徐大海詫異的問:“打聽什么?”楊城見他不似作偽,笑嘻嘻的說:“這春柳記不少人都眼紅呢,多少人想開同樣的店,都沒做起來,都動了心思來挖人,別說掌柜,就連伙計都挖不走呢。”
徐大海暗自吃驚:故意道:“這家的老板不知道是那位高人,竟然如此厲害。”
楊城附過來低聲說:“別人不知道,我可知道這家的老板就是一個小娘子,我看她十分了得,比起珍珠夫人也不遑多讓。”
小娘子,春柳記。徐大海沉吟著。吃完飯跟楊城作別,他叫了馬車先去了客棧而并沒有急著去都指揮府,徐大海叫人去打聽一下春柳記,果然春柳記就是柳娘子開的,還開了好幾家。徐大海花了點時間都去看過,只見家家生意都十分好,徐大海苦笑,看來帶柳娘子進京的任務十分艱巨啊。
聽說京城來人了柳桃十分詫異,見到是徐大海更驚奇了,按理說要來人也應該是廣平侯府的人,莫不是李春被自家老爹虐了、不得不外家出面——這么想著柳桃不由緊張起來。
徐大海見到柳桃先磕頭,十分恭敬:“表少奶奶。”柳桃也不寒暄,只急急問他:“是小春哥出了什么事嗎?”
徐大海額頭不免滴汗:“表少爺一切安好,只是他非常想念表少奶奶,想請表少奶奶去京城團聚。”
柳桃聽說李春沒事先松了一口氣,然后又奇道:“他給我都有信件,并沒說要我去啊。而且為什么是跟他外公這邊說?他是不是在廣平侯府被欺負了?”
徐大海大汗,表少奶奶一副立馬要捋袖子去替表少爺出頭的架勢,這這這,這種奇怪的倒錯感是怎么回事啊。
徐大海對這對小夫妻有一定了解,也不敢繞圈子和說些虛浮話語,只簡單明了的說:“咱們老公爺帶表少爺面了圣,還有苗娘娘,兩位貴人對表少爺都非常歡喜。等節后燕家祭過祖、修改了祖譜后燕侯會正式遞表請求冊立世子,還想請表少奶奶去好生勸勸表少爺。”
柳桃皺著眉頭:“勸他做什么?勸他做世子還是勸他不要做?他樂意做就做、不樂意就算了,我這里有事情給他做。”
徐大海對這種鄉下婦人的眼界哭笑不得,只好硬著頭皮說:“表少爺是不想做世子了,可這世子是多少人盼都盼不來的,他唾手可得為什么不做呢?所以還請柳娘子去勸勸他。
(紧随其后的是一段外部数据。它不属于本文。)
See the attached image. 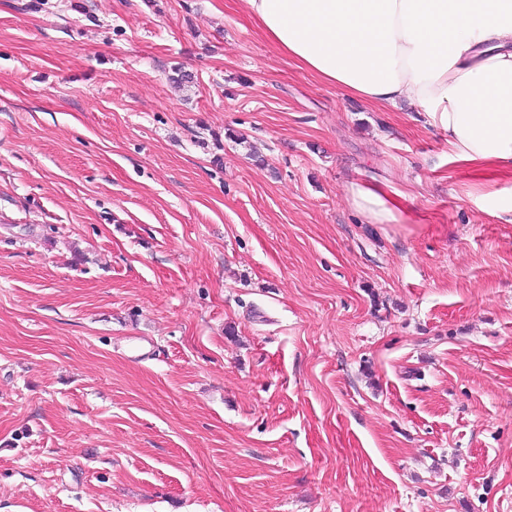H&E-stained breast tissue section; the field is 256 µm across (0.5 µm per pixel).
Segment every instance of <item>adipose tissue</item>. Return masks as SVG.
Segmentation results:
<instances>
[{
    "instance_id": "adipose-tissue-1",
    "label": "adipose tissue",
    "mask_w": 512,
    "mask_h": 512,
    "mask_svg": "<svg viewBox=\"0 0 512 512\" xmlns=\"http://www.w3.org/2000/svg\"><path fill=\"white\" fill-rule=\"evenodd\" d=\"M276 49L321 82L383 108L407 104L448 155L512 175V0H245ZM391 186L351 183L368 224L410 219Z\"/></svg>"
}]
</instances>
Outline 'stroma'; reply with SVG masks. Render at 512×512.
I'll return each instance as SVG.
<instances>
[{"label": "stroma", "instance_id": "stroma-1", "mask_svg": "<svg viewBox=\"0 0 512 512\" xmlns=\"http://www.w3.org/2000/svg\"><path fill=\"white\" fill-rule=\"evenodd\" d=\"M446 139L244 0H0V512H512V177ZM347 202L365 224H401L410 221V210L400 203V194L389 185L353 182L346 190Z\"/></svg>", "mask_w": 512, "mask_h": 512}]
</instances>
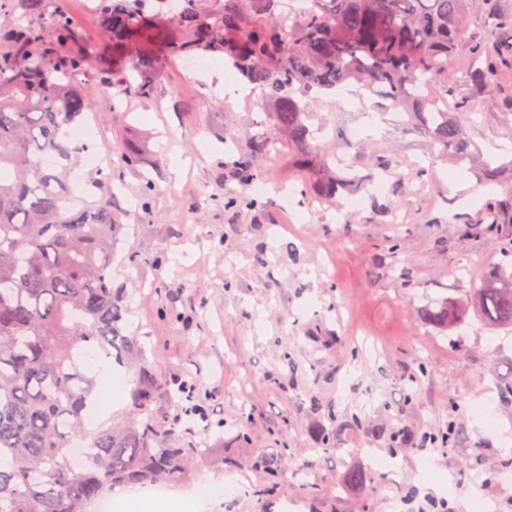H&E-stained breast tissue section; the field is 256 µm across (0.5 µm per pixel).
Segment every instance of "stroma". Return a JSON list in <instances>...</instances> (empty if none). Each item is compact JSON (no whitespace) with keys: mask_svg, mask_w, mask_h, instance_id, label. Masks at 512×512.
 Segmentation results:
<instances>
[{"mask_svg":"<svg viewBox=\"0 0 512 512\" xmlns=\"http://www.w3.org/2000/svg\"><path fill=\"white\" fill-rule=\"evenodd\" d=\"M152 81L143 99L104 92L97 72L84 76L95 137L93 160L80 165L85 179L111 176L112 205L124 215L112 275L126 293L127 333L144 343L161 381L196 380L212 410L210 430L171 442L209 452L177 494L216 489L203 512H438L444 502L472 512L478 499L512 512V407L497 391L512 333L472 313L454 345L419 316L432 299L468 296L499 261L511 226L460 234L499 187L476 181L468 164L432 156L428 137L412 132L377 144L399 164L384 191L402 223H362L365 205L353 213L324 203L309 213L302 177L274 154L261 171L276 191L255 197L234 167L268 128L259 91L218 58L199 71L168 66ZM228 85L235 98L225 97ZM131 149L142 155L135 167L123 161ZM411 164L432 177L407 185ZM232 194L241 200L230 209ZM397 235L410 288L388 268ZM412 378L418 396L408 402ZM475 406L484 415L472 414ZM351 414L360 427L323 447L319 429ZM451 418L457 447L391 453L395 428L427 431ZM261 459L281 466L277 493L264 498L255 494ZM351 469L373 484L345 483ZM307 483L321 495H305Z\"/></svg>","mask_w":512,"mask_h":512,"instance_id":"stroma-1","label":"stroma"}]
</instances>
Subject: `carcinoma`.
I'll return each instance as SVG.
<instances>
[{
    "label": "carcinoma",
    "mask_w": 512,
    "mask_h": 512,
    "mask_svg": "<svg viewBox=\"0 0 512 512\" xmlns=\"http://www.w3.org/2000/svg\"><path fill=\"white\" fill-rule=\"evenodd\" d=\"M51 0H18L20 14L0 18V512H86L87 505L130 485L178 484L199 448H168L181 421L161 429L149 416L161 387L137 336L125 334V297L112 287V259L124 225L112 207V186L87 202L72 196L71 174L89 145L69 128L90 102L81 76L109 75L119 94L151 95L150 76L172 63L210 55L224 59L272 108L269 135L251 154L285 153L305 186L332 201L365 188L356 169L358 145L342 136L318 143L308 125L315 94L355 85L403 112L439 155L469 163L501 188L469 228L512 224V158L483 160L472 131L478 121L512 117V9L481 0L478 21L469 0H307L279 11L282 0H99L104 46H83ZM469 50L477 65L459 70ZM235 178L248 186L259 171L243 161ZM470 299L444 297L420 311L443 335L473 309L492 328L512 330V237L499 245ZM96 347L135 369L127 424L85 429L96 376L79 358ZM321 434L324 446L344 429ZM461 432L453 417L433 431L397 429L395 448H451ZM91 453L73 462L72 442Z\"/></svg>",
    "instance_id": "carcinoma-1"
}]
</instances>
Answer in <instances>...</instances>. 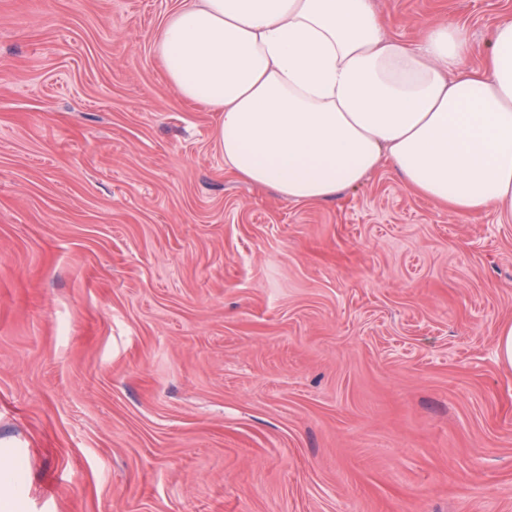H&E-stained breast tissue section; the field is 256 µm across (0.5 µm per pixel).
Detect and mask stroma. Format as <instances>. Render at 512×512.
<instances>
[{
	"mask_svg": "<svg viewBox=\"0 0 512 512\" xmlns=\"http://www.w3.org/2000/svg\"><path fill=\"white\" fill-rule=\"evenodd\" d=\"M388 35L512 0H374ZM182 0H0L11 512H512V217L378 170L294 203L167 83Z\"/></svg>",
	"mask_w": 512,
	"mask_h": 512,
	"instance_id": "obj_1",
	"label": "stroma"
}]
</instances>
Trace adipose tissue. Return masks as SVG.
Listing matches in <instances>:
<instances>
[{"label": "adipose tissue", "mask_w": 512, "mask_h": 512, "mask_svg": "<svg viewBox=\"0 0 512 512\" xmlns=\"http://www.w3.org/2000/svg\"><path fill=\"white\" fill-rule=\"evenodd\" d=\"M373 0H185L156 53L187 101L219 115L224 161L297 203L391 166L459 213H512V20L481 66L457 26L387 37Z\"/></svg>", "instance_id": "obj_1"}]
</instances>
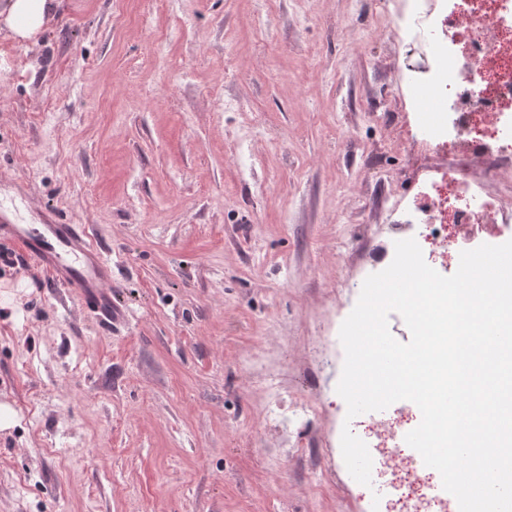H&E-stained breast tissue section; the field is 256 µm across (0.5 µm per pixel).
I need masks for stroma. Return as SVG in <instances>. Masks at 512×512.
I'll return each instance as SVG.
<instances>
[{"label":"stroma","mask_w":512,"mask_h":512,"mask_svg":"<svg viewBox=\"0 0 512 512\" xmlns=\"http://www.w3.org/2000/svg\"><path fill=\"white\" fill-rule=\"evenodd\" d=\"M400 0H55L0 32V198L93 225L104 326L34 263L2 262L0 512H370L351 478L332 341L395 204L451 156L404 117ZM233 110H225V101ZM275 354L283 405L267 423Z\"/></svg>","instance_id":"35a3bbf8"}]
</instances>
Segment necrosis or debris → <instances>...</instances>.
<instances>
[{"instance_id": "obj_1", "label": "necrosis or debris", "mask_w": 512, "mask_h": 512, "mask_svg": "<svg viewBox=\"0 0 512 512\" xmlns=\"http://www.w3.org/2000/svg\"><path fill=\"white\" fill-rule=\"evenodd\" d=\"M380 28L420 55L405 74L408 85L428 94L414 101V136L455 157L451 167L428 172L412 199L394 209L393 237L415 239L426 263L449 276L462 251L512 239V214L501 213L464 168L478 160L490 181L512 193V0H402L400 10L383 12ZM420 421L412 405L368 433L395 490L376 512H448L430 492L433 474L401 444Z\"/></svg>"}]
</instances>
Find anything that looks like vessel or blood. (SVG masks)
Segmentation results:
<instances>
[{
    "instance_id": "obj_1",
    "label": "vessel or blood",
    "mask_w": 512,
    "mask_h": 512,
    "mask_svg": "<svg viewBox=\"0 0 512 512\" xmlns=\"http://www.w3.org/2000/svg\"><path fill=\"white\" fill-rule=\"evenodd\" d=\"M0 240L11 242L52 280L84 301L108 326L122 315L112 306V261L87 224L49 219L27 224L15 203L0 202Z\"/></svg>"
}]
</instances>
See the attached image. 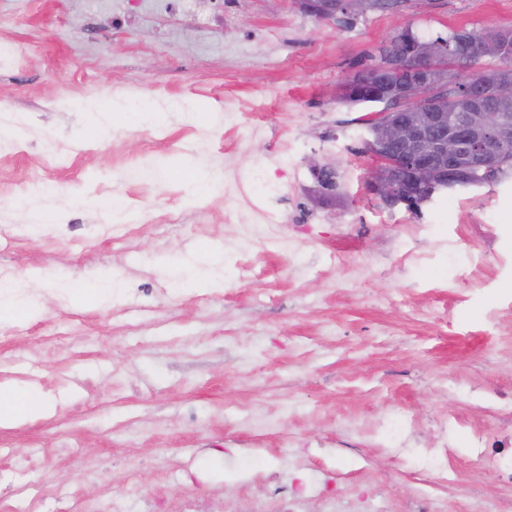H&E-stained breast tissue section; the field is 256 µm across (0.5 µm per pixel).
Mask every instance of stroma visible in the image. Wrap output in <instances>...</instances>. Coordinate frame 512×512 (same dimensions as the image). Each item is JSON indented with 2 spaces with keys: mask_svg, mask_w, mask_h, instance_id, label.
I'll return each mask as SVG.
<instances>
[{
  "mask_svg": "<svg viewBox=\"0 0 512 512\" xmlns=\"http://www.w3.org/2000/svg\"><path fill=\"white\" fill-rule=\"evenodd\" d=\"M127 0H0V277L37 279L39 313L0 319V388L39 386L50 414L0 428V497L35 512H180L217 496L227 512H279L267 487L339 488L341 512H512V487L453 438L439 486L415 460L367 445L371 423L408 415L429 440L476 387L512 394V179L442 191L414 213L368 193L364 115L345 79L377 61L389 34L423 39L512 28V0H436L428 13L369 12L344 25L294 0H236L224 22ZM155 119L132 126L134 108ZM57 147L51 164L45 142ZM335 163L320 196L312 164ZM133 164L164 167L160 183ZM223 188L193 199L187 166ZM281 219L247 239L253 213L225 221V195L258 172ZM55 215L34 230L11 193L32 181ZM119 199L131 220L112 238ZM209 251L204 278L173 285L183 258ZM121 299L76 303L95 277Z\"/></svg>",
  "mask_w": 512,
  "mask_h": 512,
  "instance_id": "1",
  "label": "stroma"
}]
</instances>
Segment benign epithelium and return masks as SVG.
Here are the masks:
<instances>
[{"instance_id":"7a95c632","label":"benign epithelium","mask_w":512,"mask_h":512,"mask_svg":"<svg viewBox=\"0 0 512 512\" xmlns=\"http://www.w3.org/2000/svg\"><path fill=\"white\" fill-rule=\"evenodd\" d=\"M298 4L316 19L332 21L341 9L349 8L351 0H298ZM380 46L391 54L346 84L368 89L377 85L382 73L395 72L400 82L391 87L390 98L413 111L369 129L368 192L386 208L404 205L417 211L441 188H466L475 171H496L512 152V138L505 132V119L496 111L495 102L512 99V81L488 85L480 71L470 66L459 69L469 97L480 100L483 110L463 112L457 122L450 123L448 113L436 111L428 99L446 81L444 60L456 48L413 43L405 50L398 32Z\"/></svg>"}]
</instances>
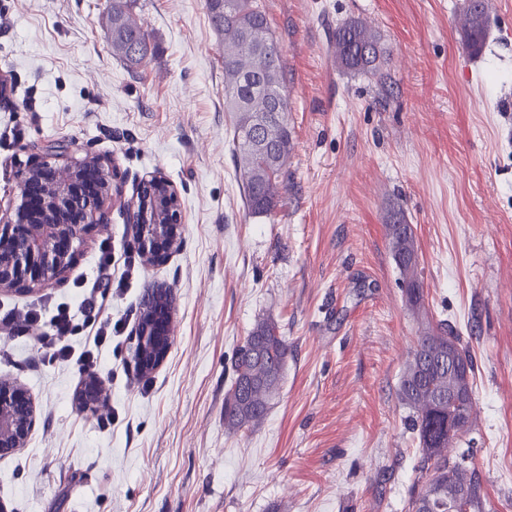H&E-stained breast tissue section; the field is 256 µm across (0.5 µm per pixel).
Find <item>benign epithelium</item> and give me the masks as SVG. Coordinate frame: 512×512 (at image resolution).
<instances>
[{"label": "benign epithelium", "instance_id": "benign-epithelium-1", "mask_svg": "<svg viewBox=\"0 0 512 512\" xmlns=\"http://www.w3.org/2000/svg\"><path fill=\"white\" fill-rule=\"evenodd\" d=\"M95 170L100 193L88 200L72 194V186L88 170ZM161 193L163 218L151 219L150 200L132 207L129 228L137 249L152 262H162L176 253L183 239L184 215L179 194L160 174L148 179ZM38 193L40 208L28 214L30 195ZM112 196V178L101 162L76 158L66 148L50 146L41 162L21 169L17 175L18 204L13 212H0V292H32L46 288L73 264L80 246L92 232L105 228L100 214ZM154 301L171 309L174 292L154 285ZM132 358L138 370H156L167 358L172 342L171 325L158 327L148 313L140 315L134 329ZM92 389L79 392V408L93 412L103 400V384L92 377ZM36 404L22 386L0 379V454L26 447L36 422Z\"/></svg>", "mask_w": 512, "mask_h": 512}]
</instances>
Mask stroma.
Listing matches in <instances>:
<instances>
[{
  "mask_svg": "<svg viewBox=\"0 0 512 512\" xmlns=\"http://www.w3.org/2000/svg\"><path fill=\"white\" fill-rule=\"evenodd\" d=\"M479 54L462 44L464 0H258L282 57L293 136L272 214L248 212L229 148L224 37L205 0H137L155 47L112 55V0H0V205L46 145L115 173L92 233L52 287L0 308L50 319L79 290L107 295L99 352L107 394L81 412L84 377L54 363L34 326L0 330V377L37 421L0 456L8 512H408L420 453L398 399L420 322L386 238L403 209L430 320L457 326L476 364L472 448L492 512H512V0H489ZM367 21L383 78L336 64L328 34ZM159 173L178 189L183 244L150 265L126 211ZM112 263L101 267V247ZM174 291V341L141 375L131 330L144 294ZM288 342L279 390L247 430L224 425L232 357L260 321Z\"/></svg>",
  "mask_w": 512,
  "mask_h": 512,
  "instance_id": "stroma-1",
  "label": "stroma"
}]
</instances>
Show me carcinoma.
I'll use <instances>...</instances> for the list:
<instances>
[{"label":"carcinoma","mask_w":512,"mask_h":512,"mask_svg":"<svg viewBox=\"0 0 512 512\" xmlns=\"http://www.w3.org/2000/svg\"><path fill=\"white\" fill-rule=\"evenodd\" d=\"M216 30L224 34V107L232 114L231 145L246 205L255 215L271 214L277 204V182L286 163L273 166L246 141V129L264 122V138L276 155L289 156L292 135L283 118L288 111L280 50L256 0H206ZM112 55L131 64L149 52V36L126 0H115L106 16ZM489 5L466 0L460 36L468 50L479 53L486 41ZM336 64L354 74L377 76L385 60L381 38L366 24L349 20L336 27L331 40ZM392 259L403 276L406 305L417 314L423 292L416 277L418 248L402 209L385 224ZM288 359V343L272 321L258 323L239 346L232 362L233 381L224 396V425L237 432L264 418L279 389ZM475 364L469 346L448 323L421 327L417 344L402 371L399 399L409 409V426L419 442L418 476L409 494L408 512H448V495L463 490L462 512H486L484 480L466 461L470 449L460 442L474 425L475 401L466 415L448 426V395L465 388L473 395ZM458 452L452 456L449 449Z\"/></svg>","instance_id":"carcinoma-1"}]
</instances>
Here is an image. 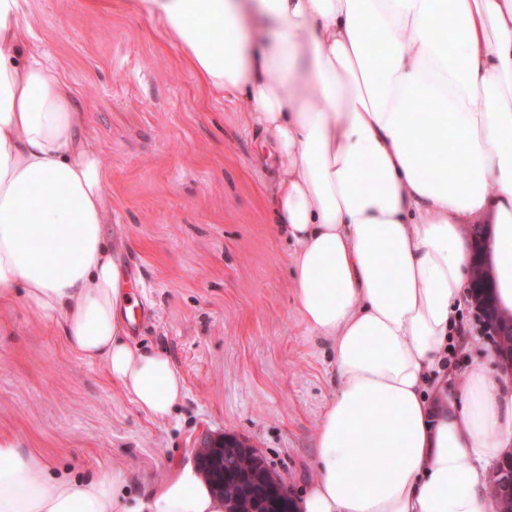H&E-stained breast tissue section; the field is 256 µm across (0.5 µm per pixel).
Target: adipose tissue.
<instances>
[{
    "mask_svg": "<svg viewBox=\"0 0 512 512\" xmlns=\"http://www.w3.org/2000/svg\"><path fill=\"white\" fill-rule=\"evenodd\" d=\"M199 83L244 101L294 248L300 316L332 346L336 392L295 512H494L512 450V364L433 385L487 226L512 314V0H133ZM224 29L215 41L213 23ZM446 30L447 42L435 33ZM432 102L420 114L416 100ZM85 114L0 0V306L24 301L68 348L165 422L185 396L170 355L129 334L136 304ZM193 463L143 490L55 471L0 437V512H225Z\"/></svg>",
    "mask_w": 512,
    "mask_h": 512,
    "instance_id": "obj_1",
    "label": "adipose tissue"
}]
</instances>
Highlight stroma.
<instances>
[{
  "label": "stroma",
  "instance_id": "obj_1",
  "mask_svg": "<svg viewBox=\"0 0 512 512\" xmlns=\"http://www.w3.org/2000/svg\"><path fill=\"white\" fill-rule=\"evenodd\" d=\"M43 57L85 112L82 137L109 175L110 238L140 301L132 338L166 351L186 397L157 424L102 367L24 303L0 308V435L51 468L136 483L190 461L207 435L247 442L296 495L335 394L331 348L297 310L293 247L271 227L270 183L242 103L214 100L146 16L116 0H23ZM449 388L493 348L462 319Z\"/></svg>",
  "mask_w": 512,
  "mask_h": 512
}]
</instances>
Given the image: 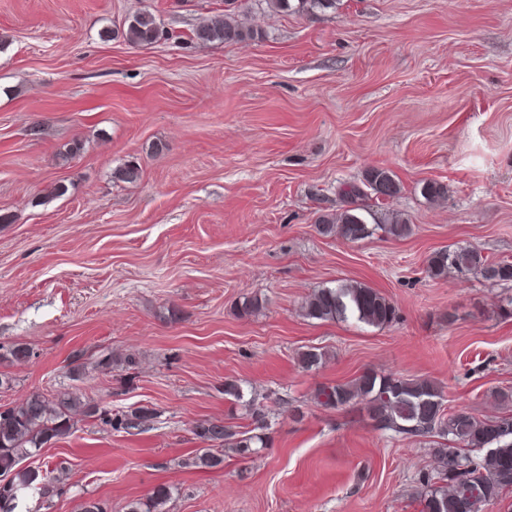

”
柳桃騰的站起身:“你們這些人真的很奇怪,他都不想做了你們為什么非要他做什么世子,你們覺得稀罕的我們并不覺得。”說完轉身就走了。
徐大海沒想到柳娘子如此炮仗脾氣,倒是和表少爺如出一轍,只得出了府,急書一封將南泉所見所聞和柳娘子的回復報給靜寧公。
而臨近年關時柳葉有了身孕,她渾然不知,直到時常胸悶作嘔,李氏瞧出不對請來大夫才診斷出來,喜得李氏連連念佛,從此掃帚都不讓柳葉拿了只讓她好生休養,柳桃聽了又送去一些補品不提。
既然勸不動表少奶奶徐大海留在南泉也沒用,總不能把人擄走,靜寧公叫他回來,徐大海臨走再次拜訪柳桃,勸道:“表少奶奶為何不希望夫君功成名就呢?表少爺不是那等喜新厭舊之人。”這話暗戳戳的指柳桃小心眼兒了,怕夫君見了世面得了富貴拋棄自己因而阻礙夫君前程。
柳桃道:“我認識他的時候他只是個清水江的孤兒。我喜歡他這個人不是因為他的身份。他想要的東西他自己會爭取,他不想要的我也不會勸他去做,富貴也好,貧苦也好,只要是自己雙手掙出來的就行。”
這油鹽不進的態度瞧著自己多說無益,徐大海拱了拱手告辭了。